Accès aux soins - Pour l'UFC-Que Choisir, l'accès aux soins s'est fortement dégradé depuis quatre ans
L'étude publiée par l'UFC-Que Choisir fait l'effet d'un pavé dans la mare. Alors que le gouvernement met en avant les efforts entrepris pour lutter contre la désertification médicale de certains territoires - maisons de santé, contrats d'engagement de service public, prime d'engagement hospitalier, modulation du numerus clausus... -, l'association de consommateurs estime que la situation en matière d'accès aux soins s'est fortement dégradée depuis quatre ans, autrement dit depuis sa précédente étude sur le sujet.
Cinq typologies de territoires
La méthodologie de l'enquête de 2016 est identique à celle de 2012, ce qui permet une véritable comparaison (même si certains aspects méthodologiques pourraient être discutés). L'étude porte sur l'exploitation des données de "l'annuaire santé" de la Cnam, ciblées sur quatre professions médicales : généraliste, ophtalmologiste, gynécologue et pédiatre.
Ce travail - qui combine une approche en termes d'offre de soins et de proximité géographique (moins de 30 minutes du domicile) - aboutit à une typologie en cinq territoires : désert médical (au moins 60% en dessous de la moyenne médicale), accès difficile aux médecins (entre 30 et 60% en dessous), accès satisfaisant (entre la moyenne nationale et 30% en dessous), offre abondante de médecins (entre la moyenne nationale et 30% au-dessus) et offre surabondante (au-delà de 30%).

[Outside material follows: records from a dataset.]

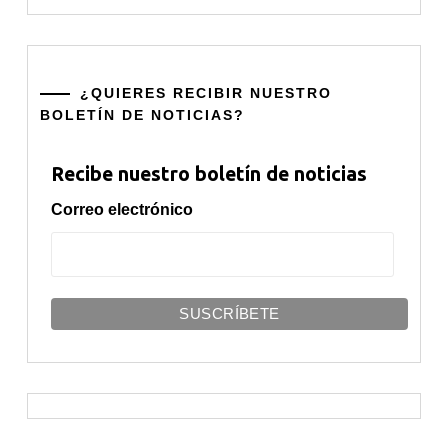
¿QUIERES RECIBIR NUESTRO
BOLETÍN DE NOTICIAS?
Recibe nuestro boletín de noticias
Correo electrónico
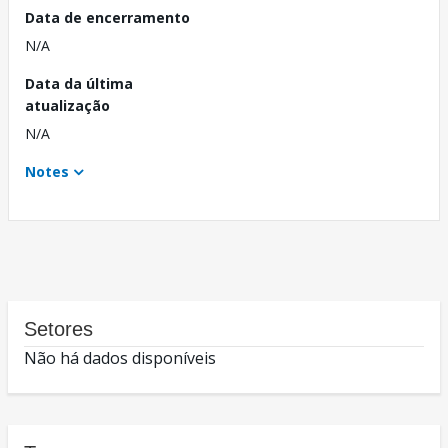
Data de encerramento
N/A
Data da última
atualização
N/A
Notes
Setores
Não há dados disponíveis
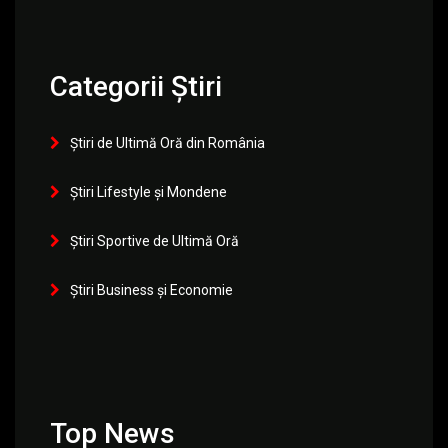
Categorii Știri
Știri de Ultimă Oră din România
Știri Lifestyle și Mondene
Știri Sportive de Ultimă Oră
Știri Business și Economie
Top News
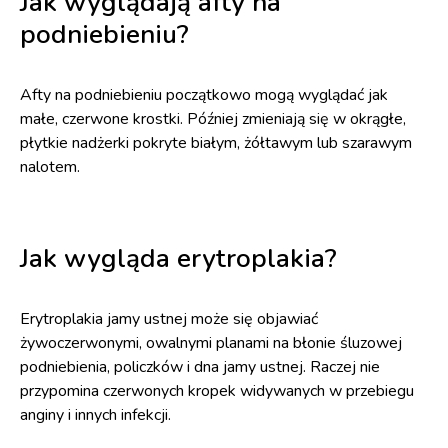
Jak wyglądają afty na
podniebieniu?
Afty na podniebieniu początkowo mogą wyglądać jak
małe, czerwone krostki. Później zmieniają się w okrągłe,
płytkie nadżerki pokryte białym, żółtawym lub szarawym
nalotem.
Jak wygląda erytroplakia?
Erytroplakia jamy ustnej może się objawiać
żywoczerwonymi, owalnymi planami na błonie śluzowej
podniebienia, policzków i dna jamy ustnej. Raczej nie
przypomina czerwonych kropek widywanych w przebiegu
anginy i innych infekcji.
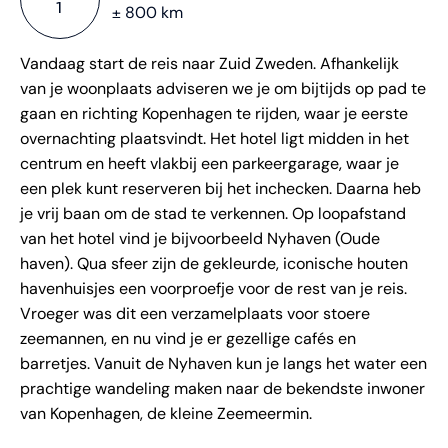
1
± 800 km
Vandaag start de reis naar Zuid Zweden. Afhankelijk
van je woonplaats adviseren we je om bijtijds op pad te
gaan en richting Kopenhagen te rijden, waar je eerste
overnachting plaatsvindt. Het hotel ligt midden in het
centrum en heeft vlakbij een parkeergarage, waar je
een plek kunt reserveren bij het inchecken. Daarna heb
je vrij baan om de stad te verkennen. Op loopafstand
van het hotel vind je bijvoorbeeld Nyhaven (Oude
haven). Qua sfeer zijn de gekleurde, iconische houten
havenhuisjes een voorproefje voor de rest van je reis.
Vroeger was dit een verzamelplaats voor stoere
zeemannen, en nu vind je er gezellige cafés en
barretjes. Vanuit de Nyhaven kun je langs het water een
prachtige wandeling maken naar de bekendste inwoner
van Kopenhagen, de kleine Zeemeermin.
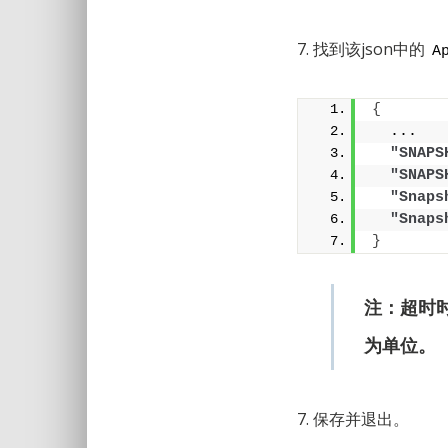
7. 找到该json中的
A
{
  ...
"SNAPS
"SNAPS
"Snaps
"Snaps
}
注：超时时
为单位。
7. 保存并退出。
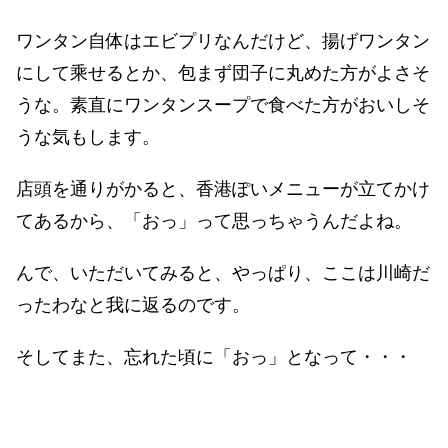
ワンタン自体はエビプリなんだけど、揚げワンタン
にして乘せるとか、包まず団子に丸めた方がよさそ
うな。素直にワンタンスープで食べた方がおいしそ
うな気もします。
店頭を通りがかると、香港ぽいメニューが立てかけ
てあるから、「おっ」って思っちゃうんだよね。
んで、いただいてみると、やっぱり、ここは川崎だ
ったわなと我に返るのです。
そしてまた、忘れた頃に「おっ」となって・・・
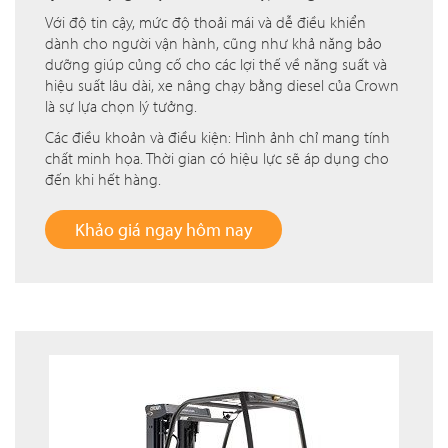
Với độ tin cậy, mức độ thoải mái và dễ điều khiển
dành cho người vận hành, cũng như khả năng bảo
dưỡng giúp củng cố cho các lợi thế về năng suất và
hiệu suất lâu dài, xe nâng chạy bằng diesel của Crown
là sự lựa chọn lý tưởng.
Các điều khoản và điều kiện: Hình ảnh chỉ mang tính
chất minh họa. Thời gian có hiệu lực sẽ áp dụng cho
đến khi hết hàng.
Khảo giá ngay hôm nay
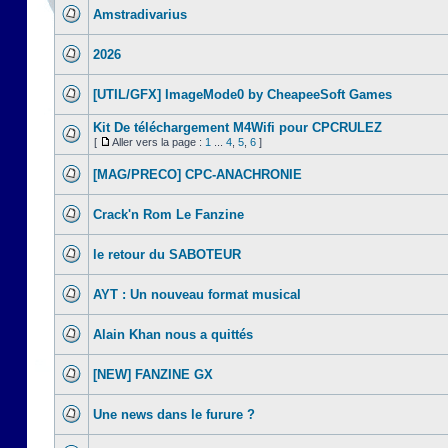
Amstradivarius
2026
[UTIL/GFX] ImageMode0 by CheapeeSoft Games
Kit De téléchargement M4Wifi pour CPCRULEZ
[
Aller vers la page :
1
...
4
,
5
,
6
]
[MAG/PRECO] CPC-ANACHRONIE
Crack'n Rom Le Fanzine
le retour du SABOTEUR
AYT : Un nouveau format musical
Alain Khan nous a quittés
[NEW] FANZINE GX
Une news dans le furure ?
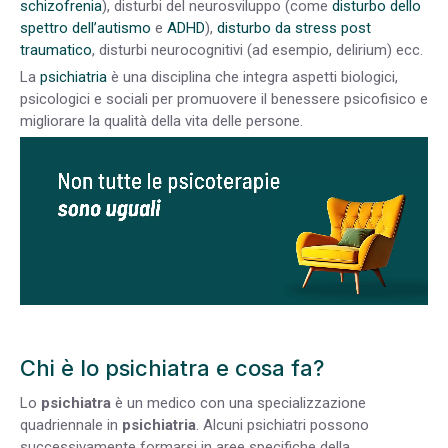
schizofrenia
), disturbi del neurosviluppo (come
disturbo dello
spettro dell’autismo
e
ADHD
),
disturbo da stress post
traumatico
, disturbi neurocognitivi (ad esempio, delirium) ecc.
La
psichiatria
è una disciplina che integra aspetti biologici,
psicologici e sociali
per promuovere il benessere psicofisico e
migliorare la qualità della vita delle persone.
Chi è lo psichiatra e cosa fa?
Lo
psichiatra
è un medico con una specializzazione
quadriennale in
psichiatria
. Alcuni psichiatri possono
successivamente formarsi in aree specifiche della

Vingt millions de Français ont un accès restreint aux soins
Selon l'étude, jusqu'à 20 millions de Français ont un accès restreint aux soins et, entre 2012 et 2016, l'accès à un médecin généraliste s'est dégradé pour environ un quart de la population. Cette dégradation monte même à 38% pour les ophtalmologistes, 40% pour les pédiatres et 59% pour les gynécologues (chiffres en partie biaisés, puisqu'ils ne tiennent pas compte des choix de santé publique concernant ces deux dernières professions).
Entre 14,6 millions d'usagers (pour les généralistes) et 21,1 millions (pour les pédiatres) vivraient ainsi dans un territoire "où l'offre de soins est notoirement insuffisante", principalement dans les zones montagneuses et rurales (même s'il existe aussi des déserts médicaux urbains).

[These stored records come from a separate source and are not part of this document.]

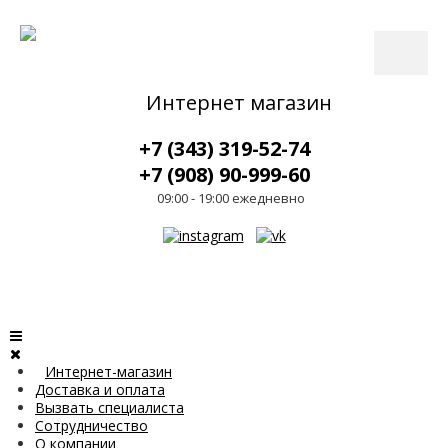
Интернет магазин
+7 (343) 319-52-74
+7 (908) 90-999-60
09:00 - 19:00 ежедневно
Интернет-магазин
Доставка и оплата
Вызвать специалиста
Сотрудничество
О компании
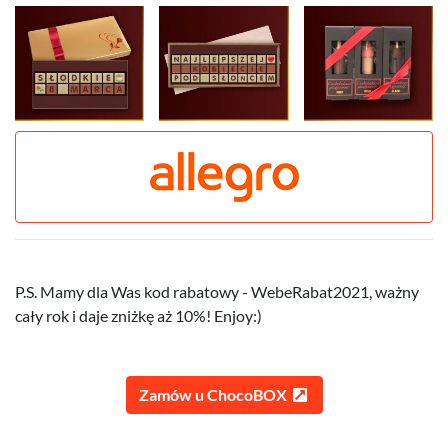
P.S. Mamy dla Was kod rabatowy - WebeRabat2021, ważny
cały rok i daje zniżkę aż 10%! Enjoy:)
Zamów u ChocoBOX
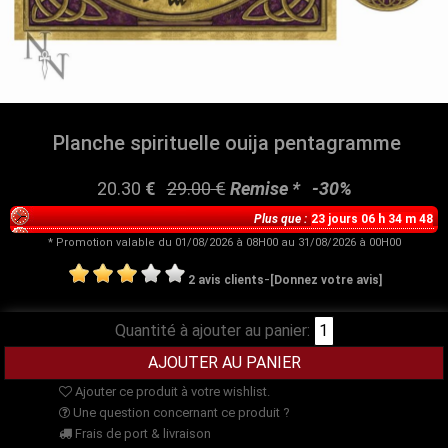
Planche spirituelle ouija pentagramme
20.30
€
29.00
€
Remise *
-
30%
Plus que :
23 jours 06 h 34 m 48
* Promotion valable du 01/08/2026 à 08H00 au 31/08/2026 à 00H00
-
2 avis clients
[Donnez votre avis]
Quantité à ajouter au panier:
Ajouter ce produit à votre wishlist.
Une question concernant ce produit ?
Frais de port & livraison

Encore ces chiffres ne tiennent-ils pas compte de l'accès financier aux soins, autrement dit de la question du secteur d'exercice du praticien (secteur 1 ou secteur 2). Si on cherche à se faire soigner sans dépassement d'honoraires, ce sont ainsi plus de huit Français sur dix qui n'ont pas accès à un ophtalmologiste ou à un pédiatre près de chez eux.

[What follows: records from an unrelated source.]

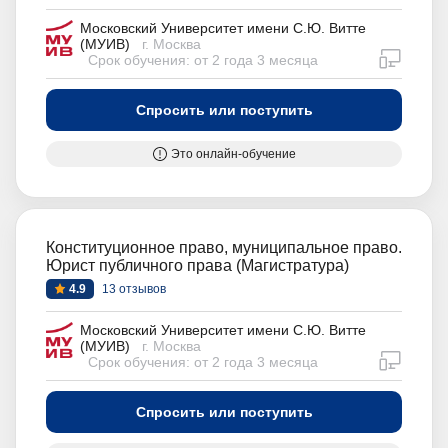
Московский Университет имени С.Ю. Витте
(МУИВ)
г. Москва
дистан
Срок обучения: от 2 года 3 месяца
Спросить или поступить
Это онлайн-обучение
Конституционное право, муниципальное право.
Юрист публичного права (Магистратура)
4.9
13 отзывов
Московский Университет имени С.Ю. Витте
(МУИВ)
г. Москва
дистан
Срок обучения: от 2 года 3 месяца
Спросить или поступить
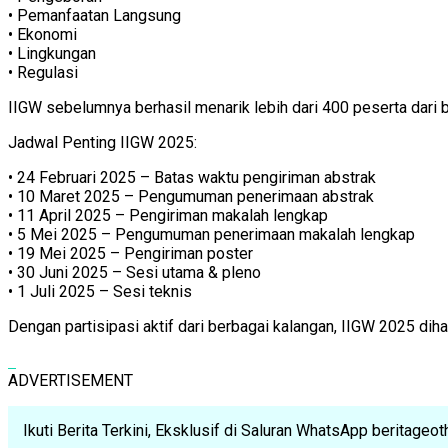
• Pemanfaatan Langsung
• Ekonomi
• Lingkungan
• Regulasi
IIGW sebelumnya berhasil menarik lebih dari 400 peserta dari b
Jadwal Penting IIGW 2025:
• 24 Februari 2025 – Batas waktu pengiriman abstrak
• 10 Maret 2025 – Pengumuman penerimaan abstrak
• 11 April 2025 – Pengiriman makalah lengkap
• 5 Mei 2025 – Pengumuman penerimaan makalah lengkap
• 19 Mei 2025 – Pengiriman poster
• 30 Juni 2025 – Sesi utama & pleno
• 1 Juli 2025 – Sesi teknis
Dengan partisipasi aktif dari berbagai kalangan, IIGW 2025 di
ADVERTISEMENT
Ikuti Berita Terkini, Eksklusif di Saluran WhatsApp beritage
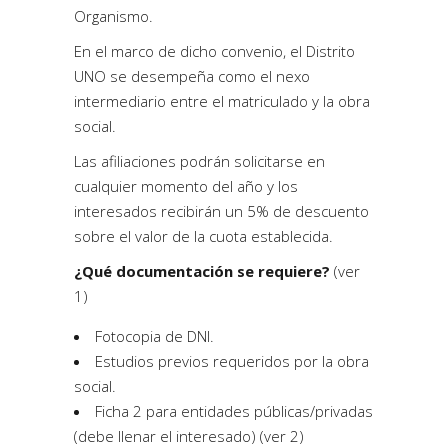
Organismo.
En el marco de dicho convenio, el
Distrito
UNO se desempeña como el nexo
intermediario
entre el matriculado y la obra
social.
Las afiliaciones podrán solicitarse en
cualquier momento del año y los
interesados recibirán un 5% de descuento
sobre el valor de la cuota establecida.
¿Qué documentación se requiere?
(ver
1)
Fotocopia de DNI.
Estudios previos requeridos por la obra
social.
Ficha 2 para entidades públicas/privadas
(debe llenar el interesado) (ver 2)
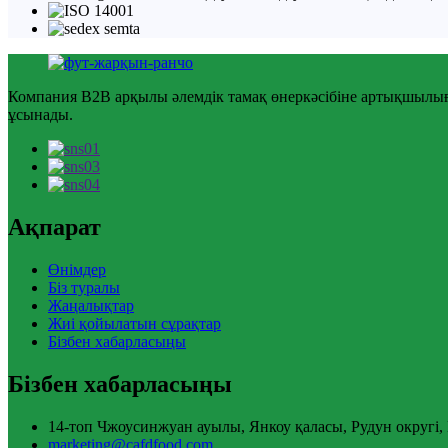
Компания B2B арқылы әлемдік тамақ өнеркәсібіне артықшылығы 
ұсынады.
Ақпарат
Өнімдер
Біз туралы
Жаңалықтар
Жиі қойылатын сұрақтар
Бізбен хабарласыңы
Бізбен хабарласыңы
14-топ Чжоусинжуан ауылы, Янкоу қаласы, Рудун округі,
marketing@cafdfood.com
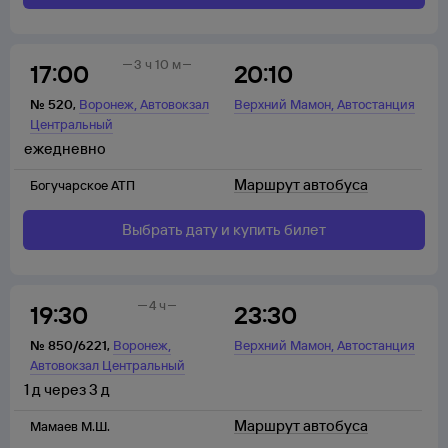
3 ч 10 м
17:00
20:10
,
,
№
520
,
Воронеж
Автовокзал
Верхний Мамон
Автостанция
Центральный
ежедневно
Маршрут автобуса
Богучарское АТП
Выбрать дату и купить билет
4 ч
19:30
23:30
,
,
№
850/6221
,
Воронеж
Верхний Мамон
Автостанция
Автовокзал Центральный
1
д
через
3
д
Маршрут автобуса
Мамаев М.Ш.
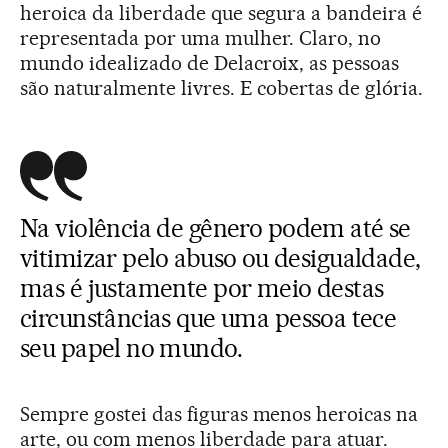
heroica da liberdade que segura a bandeira é
representada por uma mulher. Claro, no
mundo idealizado de Delacroix, as pessoas
são naturalmente livres. E cobertas de glória.
Na violência de gênero podem até se
vitimizar pelo abuso ou desigualdade,
mas é justamente por meio destas
circunstâncias que uma pessoa tece
seu papel no mundo.
Sempre gostei das figuras menos heroicas na
arte, ou com menos liberdade para atuar.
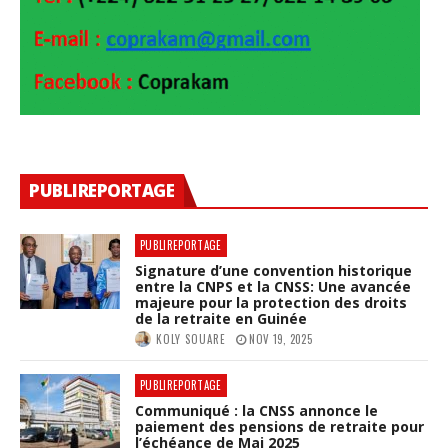
PUBLIREPORTAGE
PUBLIREPORTAGE
Signature d’une convention historique
entre la CNPS et la CNSS: Une avancée
majeure pour la protection des droits
de la retraite en Guinée
KOLY SOUARE
NOV 19, 2025
PUBLIREPORTAGE
Communiqué : la CNSS annonce le
paiement des pensions de retraite pour
l’échéance de Mai 2025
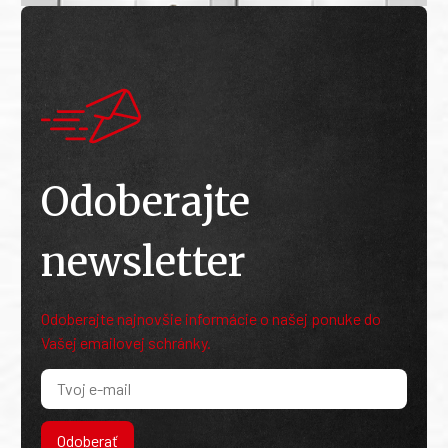
Odoberajte
newsletter
Odoberajte najnovšie informácie o našej ponuke do
Vašej emailovej schránky.
Odoberať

L'échec du "saupoudrage incitatif"
L'UFC-Que Choisir voit deux raisons principales à cette situation. La première tient à "une moins bonne répartition géographique des médecins". L'association estime notamment que "les mesures de 'saupoudrage incitatif', qui visent à inciter financièrement les médecins à s'installer dans les zones sous-dotées, prouvent ici leur criante inefficacité".
La seconde raison résiderait dans "le dispendieux échec du contrat d'accès aux soins". L'UFC-Que Choisir estime ainsi qu'en 2014, ce contrat n'a permis d'éviter que 59 millions d'euros de dépassement, sur un total de 2,49 milliards.
Forte de ces différents constats, l'UFC-Que Choisir – qui n'a jamais caché son inclination pour des mesures coercitives - "exhorte la ministre de la Santé et l'assurance maladie à tirer les leçons des échecs passés, en adoptant deux solutions concrètes à l'aggravation de la fracture sanitaire". La première consisterait à fermer l'accès au secteur 2, "dont les effets délétères ne sont plus à prouver". La seconde porterait sur la mise en place d'un conventionnement sélectif des médecins. Dans cette hypothèse, l'installation ne pourrait se faire qu'en secteur 1 dans les zones à l'offre surabondante, "ce qui permettra de réinjecter de l'offre accessible dans des territoires qui en manquent et d'améliorer la répartition géographique des médecins".